**Document extract:**
This job "fulfilling in creative way"

Not too long ago I spoke with someone I work for. During which it was basically said that I wasn't creative, that I didn't like change and that my strength rested in creating analytical algorithms. Two weeks later I was repositioned in the company. The new position essentially removes analytical algorithm development from the list. The change is because, as it was explained, it would bring the company more money.

It was evident that me being a (tongue-in-cheek) wuss had its hand in the decision more than money alone. I've always been a push-over, a wuss, an easy bite. I like flowers and cooking and topiaries. I hate boxing and football and burly guys who generally used me for practicing their punches and tackles.

Now that my wussiness had come out of the closet, I had to stare at my navel. After some serious hairy-wus navel staring, I've come to the conclusion that some wrong assumptions were made. I had to look at the evidence, though, to convince myself of this.

"What is creativity?", I had to ask. I would define it as a strong imaginative involvement in the design. Skill would be the ability to execute that design. Van Gogh as a grown painter was both creative and skilled. A three year old Van Gogh with a box of crayons would only be creative - not skilled, though Jackson Pollock might disagree. Hand a fourteen year old Van Gogh a pencil and add the careful instruction of Huysmans and that begins to change.

So where did I show creativity and execute it skillfully?

  1. 1992 Founded and moderated the first wan-based network poetry conference for bitnet, a national university network before their use of the internet.

  2. 1993 Won position in Texas State University's annual creative writing competition, "personna".

  3. 1994 Constructed the university's first public web server based off of CERN's HTTP but rewritten to allow extend server side script interpretation, advanced logging and basic load balancing.

  4. 1994 Began construction of one of the first world wide web's romance themed sites. There were only a few thousand sites on the internet at the time. This site, "Romantic Gestures" became internationally renown; articles about it were published in Germany, Sweden, the UK and Japan. It also won accolades in the United States, including one from Netscape for most innovative use of technology.

  5. 1995 Wrote one of the worlds first web-based graphical web-usage applications. It would generate its own charts rather than spit out the web log file. This application was purchased with my employment to Promus.

  6. 1996 Worked with a highly intelligent crew at Promus Hotels to create the world's first real-time online reservation service of anything. At this time, all reservations from competitors were nothing more than glorified emails to a reservation agent. We allowed direct access to the database and provided features that weren't even available to agents at the time, such as alternate availability in close proximity locations when your initial parameters couldn't be fulfilled.

  7. 1996 Developed one of the world's first virtual reality hotel room previews. This preview wasn't designed for people making reservations, but rather for potential franchise buyers. The technology is, however, still similar but extended beyond QuickTime VR. It incorporated Director and VRML in a stand-alone application wrapper.

  8. 1997 Worked with Netscape and FedEx to build the world premier of push-pull technology. Here we used a product called Marimba, which was a RAD environment for creating Java applets. I had direct involvement with field testing the Internet Foundation Classes, that pre-cursored Swing.

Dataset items
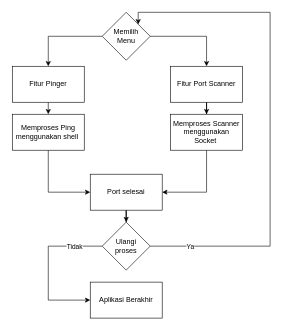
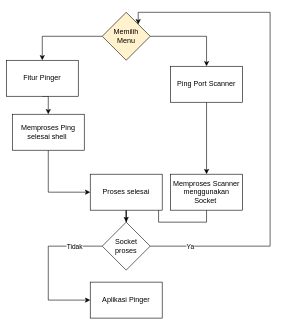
  <mxCell id="0" />
  <mxCell id="1" parent="0" />
  <mxCell id="2" style="edgeStyle=orthogonalEdgeStyle;rounded=0;orthogonalLoop=1;jettySize=auto;html=1;exitX=0;exitY=0.5;exitDx=0;exitDy=0;entryX=0.5;entryY=0;entryDx=0;entryDy=0;" edge="1" parent="1" source="4" target="6"><mxGeometry relative="1" as="geometry" /></mxCell>
  <mxCell id="3" style="edgeStyle=orthogonalEdgeStyle;rounded=0;orthogonalLoop=1;jettySize=auto;html=1;" edge="1" parent="1" source="4" target="8"><mxGeometry relative="1" as="geometry" /></mxCell>
- <mxCell id="4" value="Memilih &lt;br&gt;Menu" style="rhombus;whiteSpace=wrap;html=1;" vertex="1" parent="1"><mxGeometry x="170" y="20" width="80" height="80" as="geometry" /></mxCell>
+ <mxCell id="4" value="Memilih &lt;br&gt;Menu" style="rhombus;whiteSpace=wrap;html=1;fillColor=#fff2cc;" vertex="1" parent="1"><mxGeometry x="170" y="20" width="80" height="80" as="geometry" /></mxCell>
  <mxCell id="5" style="edgeStyle=orthogonalEdgeStyle;rounded=0;orthogonalLoop=1;jettySize=auto;html=1;exitX=0.5;exitY=1;exitDx=0;exitDy=0;entryX=0.5;entryY=0;entryDx=0;entryDy=0;" edge="1" parent="1" source="6" target="10"><mxGeometry relative="1" as="geometry" /></mxCell>
- <mxCell id="6" value="Fitur Pinger" style="rounded=0;whiteSpace=wrap;html=1;" vertex="1" parent="1"><mxGeometry x="20" y="110" width="120" height="60" as="geometry" /></mxCell>
+ <mxCell id="6" value="Fitur Pinger" style="rounded=0;whiteSpace=wrap;html=1;" vertex="1" parent="1"><mxGeometry x="10" y="100" width="120" height="60" as="geometry" /></mxCell>
  <mxCell id="7" style="edgeStyle=orthogonalEdgeStyle;rounded=0;orthogonalLoop=1;jettySize=auto;html=1;exitX=0.5;exitY=1;exitDx=0;exitDy=0;" edge="1" parent="1" source="8" target="12"><mxGeometry relative="1" as="geometry" /></mxCell>
- <mxCell id="8" value="Fitur Port Scanner" style="rounded=0;whiteSpace=wrap;html=1;" vertex="1" parent="1"><mxGeometry x="284" y="110" width="120" height="60" as="geometry" /></mxCell>
+ <mxCell id="8" value="Ping Port Scanner" style="rounded=0;whiteSpace=wrap;html=1;" vertex="1" parent="1"><mxGeometry x="284" y="110" width="120" height="60" as="geometry" /></mxCell>
  <mxCell id="9" style="edgeStyle=orthogonalEdgeStyle;rounded=0;orthogonalLoop=1;jettySize=auto;html=1;exitX=0.5;exitY=1;exitDx=0;exitDy=0;entryX=0;entryY=0.5;entryDx=0;entryDy=0;" edge="1" parent="1" source="10" target="14"><mxGeometry relative="1" as="geometry" /></mxCell>
- <mxCell id="10" value="Memproses Ping menggunakan shell&amp;nbsp;" style="rounded=0;whiteSpace=wrap;html=1;" vertex="1" parent="1"><mxGeometry x="20" y="190" width="120" height="60" as="geometry" /></mxCell>
+ <mxCell id="10" value="Memproses Ping selesai shell&amp;nbsp;" style="rounded=0;whiteSpace=wrap;html=1;" vertex="1" parent="1"><mxGeometry x="20" y="190" width="120" height="60" as="geometry" /></mxCell>
  <mxCell id="11" style="edgeStyle=orthogonalEdgeStyle;rounded=0;orthogonalLoop=1;jettySize=auto;html=1;exitX=0.5;exitY=1;exitDx=0;exitDy=0;entryX=1;entryY=0.5;entryDx=0;entryDy=0;" edge="1" parent="1" source="12" target="14"><mxGeometry relative="1" as="geometry" /></mxCell>
- <mxCell id="12" value="Memproses Scanner menggunakan Socket&amp;nbsp;" style="rounded=0;whiteSpace=wrap;html=1;" vertex="1" parent="1"><mxGeometry x="284" y="190" width="120" height="60" as="geometry" /></mxCell>
+ <mxCell id="12" value="Memproses Scanner menggunakan Socket&amp;nbsp;" style="rounded=0;whiteSpace=wrap;html=1;" vertex="1" parent="1"><mxGeometry x="284" y="290" width="120" height="60" as="geometry" /></mxCell>
  <mxCell id="13" style="edgeStyle=orthogonalEdgeStyle;rounded=0;orthogonalLoop=1;jettySize=auto;html=1;exitX=0.5;exitY=1;exitDx=0;exitDy=0;" edge="1" parent="1" source="14" target="19"><mxGeometry relative="1" as="geometry" /></mxCell>
- <mxCell id="14" value="Port selesai" style="rounded=0;whiteSpace=wrap;html=1;" vertex="1" parent="1"><mxGeometry x="150" y="290" width="120" height="60" as="geometry" /></mxCell>
+ <mxCell id="14" value="Proses selesai" style="rounded=0;whiteSpace=wrap;html=1;" vertex="1" parent="1"><mxGeometry x="150" y="290" width="120" height="60" as="geometry" /></mxCell>
  <mxCell id="15" style="edgeStyle=orthogonalEdgeStyle;rounded=0;orthogonalLoop=1;jettySize=auto;html=1;exitX=0;exitY=0.5;exitDx=0;exitDy=0;" edge="1" parent="1" source="19" target="20"><mxGeometry relative="1" as="geometry"><Array as="points"><mxPoint x="80" y="410" /><mxPoint x="80" y="500" /></Array></mxGeometry></mxCell>
  <mxCell id="16" value="Tidak" style="edgeLabel;html=1;align=center;verticalAlign=middle;resizable=0;points=[];" vertex="1" connectable="0" parent="15"><mxGeometry x="-0.627" relative="1" as="geometry"><mxPoint as="offset" /></mxGeometry></mxCell>
  <mxCell id="17" style="edgeStyle=orthogonalEdgeStyle;rounded=0;orthogonalLoop=1;jettySize=auto;html=1;exitX=1;exitY=0.5;exitDx=0;exitDy=0;entryX=1;entryY=0;entryDx=0;entryDy=0;" edge="1" parent="1" source="19" target="4"><mxGeometry relative="1" as="geometry"><mxPoint x="410" y="0" as="targetPoint" /><Array as="points"><mxPoint x="450" y="410" /><mxPoint x="450" y="20" /><mxPoint x="230" y="20" /></Array></mxGeometry></mxCell>
  <mxCell id="18" value="Ya" style="edgeLabel;html=1;align=center;verticalAlign=middle;resizable=0;points=[];" vertex="1" connectable="0" parent="17"><mxGeometry x="-0.842" y="-1" relative="1" as="geometry"><mxPoint as="offset" /></mxGeometry></mxCell>
- <mxCell id="19" value="Ulangi &lt;br&gt;proses" style="rhombus;whiteSpace=wrap;html=1;" vertex="1" parent="1"><mxGeometry x="170" y="370" width="80" height="80" as="geometry" /></mxCell>
- <mxCell id="20" value="Aplikasi Berakhir" style="rounded=0;whiteSpace=wrap;html=1;" vertex="1" parent="1"><mxGeometry x="150" y="470" width="120" height="60" as="geometry" /></mxCell>
+ <mxCell id="19" value="Socket &lt;br&gt;proses" style="rhombus;whiteSpace=wrap;html=1;" vertex="1" parent="1"><mxGeometry x="170" y="370" width="80" height="80" as="geometry" /></mxCell>
+ <mxCell id="20" value="Aplikasi Pinger" style="rounded=0;whiteSpace=wrap;html=1;" vertex="1" parent="1"><mxGeometry x="150" y="470" width="120" height="60" as="geometry" /></mxCell>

**Directive:**
Answer these questions about the post on creativity:
1. Besides boxing, which sport does the writer say they hate?
2. In what year did the writer build the university's first public web server?
3. Along with Netscape, which company did the writer work with to build the world premier of push-pull technology?
The lines above are separate material and are unrelated to the post.

**The result:**
1. Football
2. 1994
3. FedEx